Abloh the Appropriator? Amid Virgil Abloh's Recent Runway Success Come Claims of Copycatting

Virgil Abloh speaks on stage at the WSJ. Magazine 2018 Innovator Awards Sponsored By Harry Winston, FlexJet & Barneys New York - Inside at MOMA on November 7, 2018 in New York City.
Photo: Bennett Raglin (Getty Images for WSJ. Magazine Innovators Awards)

Damn, damn, damn.

While we were still applauding the seemingly unstoppable force that is Virgil Abloh for bringing it “Home” with his Wiz-inspired second collection for Louis Vuitton, some very valid questions arose about the much-lauded designer’s inspirations. While fashion is nothing if not derivative—and plagiarism is nothing new at all—sadly, these allegations come from within the ranks of the black fashion community.


Model-turned-accessories designer Michelle Elie was the first to call out Abloh (this round), after Off-White’s Fall-Winter 2019-2020 collection titled “Public Television” premiered during Paris Fashion Week. Specifically, Elie accused Abloh of ripping off designs her son’s line COLRS sent down the runway for Lagos Fall-Winter Fashion Week 2018.

* **Extracted data**:
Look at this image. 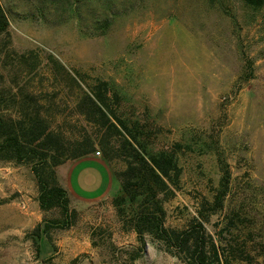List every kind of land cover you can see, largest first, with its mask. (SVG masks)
<instances>
[{
    "label": "rangeland",
    "instance_id": "1",
    "mask_svg": "<svg viewBox=\"0 0 264 264\" xmlns=\"http://www.w3.org/2000/svg\"><path fill=\"white\" fill-rule=\"evenodd\" d=\"M0 3L12 50L37 57L27 85L54 98L53 127L66 142L97 130L75 109L81 90L54 76L51 58L76 75L82 90L107 83L121 98L122 119L153 128L149 146L177 147L179 189L162 196L167 227L186 229L202 213L206 240L229 263L264 264V2L257 8L241 0ZM23 82L18 76L16 83ZM96 152L72 168L68 181L80 159L66 160L60 179L80 202L108 196L70 200L73 226L48 233L44 224L60 215L40 209L30 168L0 164V264H182L148 236L142 248L113 204L120 190L114 172L124 162L100 167ZM222 163L228 183L217 208ZM135 208L126 203L125 215Z\"/></svg>",
    "mask_w": 264,
    "mask_h": 264
},
{
    "label": "trees",
    "instance_id": "2",
    "mask_svg": "<svg viewBox=\"0 0 264 264\" xmlns=\"http://www.w3.org/2000/svg\"><path fill=\"white\" fill-rule=\"evenodd\" d=\"M241 1L255 8L264 2ZM76 10L73 8V12ZM9 27V18L0 3V164L28 166L36 179L40 209L45 212L58 210L60 217L46 222L43 232L48 233L52 228L70 229L76 219V211L70 209L67 191L57 181L56 168L66 160L83 159L99 149L106 165L115 159L124 162L123 169L114 172L120 190L113 204L118 209V215L124 217L135 232L142 248L148 236L182 264H231L227 257L223 258L221 247L219 249L214 242L206 240L202 227L205 216L202 213H199L200 220L183 230L165 225L162 196L166 192L173 194L171 188L179 189L181 170L176 159L177 147L156 150L149 146L153 128L138 120L122 119L117 113L121 98L108 88L107 83L98 82L82 90L76 75L67 73L61 64L51 58L56 66L54 76L60 74L81 90L75 109L86 124L97 130L94 136L87 131L80 132L78 139L66 142L53 127L54 98L38 94L28 86L37 66V57L33 51L18 54L12 50ZM7 67H10L6 71L8 74L16 70L14 77L11 74L7 76ZM18 76L23 77L22 84L16 83ZM225 166L221 164L222 190L214 196L217 208L222 206L228 183ZM126 203L136 205L129 215H125L123 209ZM38 230L39 227H36L35 243ZM245 262L253 264L252 261Z\"/></svg>",
    "mask_w": 264,
    "mask_h": 264
},
{
    "label": "crops",
    "instance_id": "3",
    "mask_svg": "<svg viewBox=\"0 0 264 264\" xmlns=\"http://www.w3.org/2000/svg\"><path fill=\"white\" fill-rule=\"evenodd\" d=\"M89 158H91V157L89 156ZM86 159H88V158L86 157V158L80 159V161H77V162L74 163V165L71 167L70 171H69L68 174H67V178H66L67 181L69 180V177L71 176V170H72V168H73L75 165H77V164H81V162H84ZM74 161H75V160H74ZM98 161H99V166H100V167L102 166V167L106 168V163H105L102 159H99V158H98ZM59 167H60V166H59ZM59 167L56 168V177H57V181H58V183H59V184L65 189V185H63V181H61V179H60ZM111 180H112V179H111ZM65 190L67 191V194H68L69 199H70L72 202L76 203V204H87V203L95 202V201H99V200L105 199V198L108 196V192H104V194H102L98 200H91L90 202L83 203V202H80V201H78V200H76V199H73L72 196H71L70 193H69V190H67V189H65Z\"/></svg>",
    "mask_w": 264,
    "mask_h": 264
},
{
    "label": "built area",
    "instance_id": "4",
    "mask_svg": "<svg viewBox=\"0 0 264 264\" xmlns=\"http://www.w3.org/2000/svg\"><path fill=\"white\" fill-rule=\"evenodd\" d=\"M96 155H99V152H96Z\"/></svg>",
    "mask_w": 264,
    "mask_h": 264
}]
</instances>
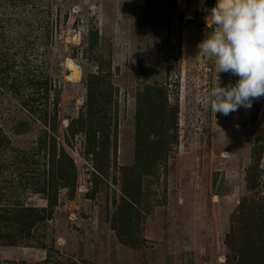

* **Requirement**: Copy the passage from the Virgil Abloh article, from "Model-turned-accessories designer Michelle" up to and including "Fashion Week 2018.".

* **Correct result**:
Model-turned-accessories designer Michelle Elie was the first to call out Abloh (this round), after Off-White’s Fall-Winter 2019-2020 collection titled “Public Television” premiered during Paris Fashion Week. Specifically, Elie accused Abloh of ripping off designs her son’s line COLRS sent down the runway for Lagos Fall-Winter Fashion Week 2018.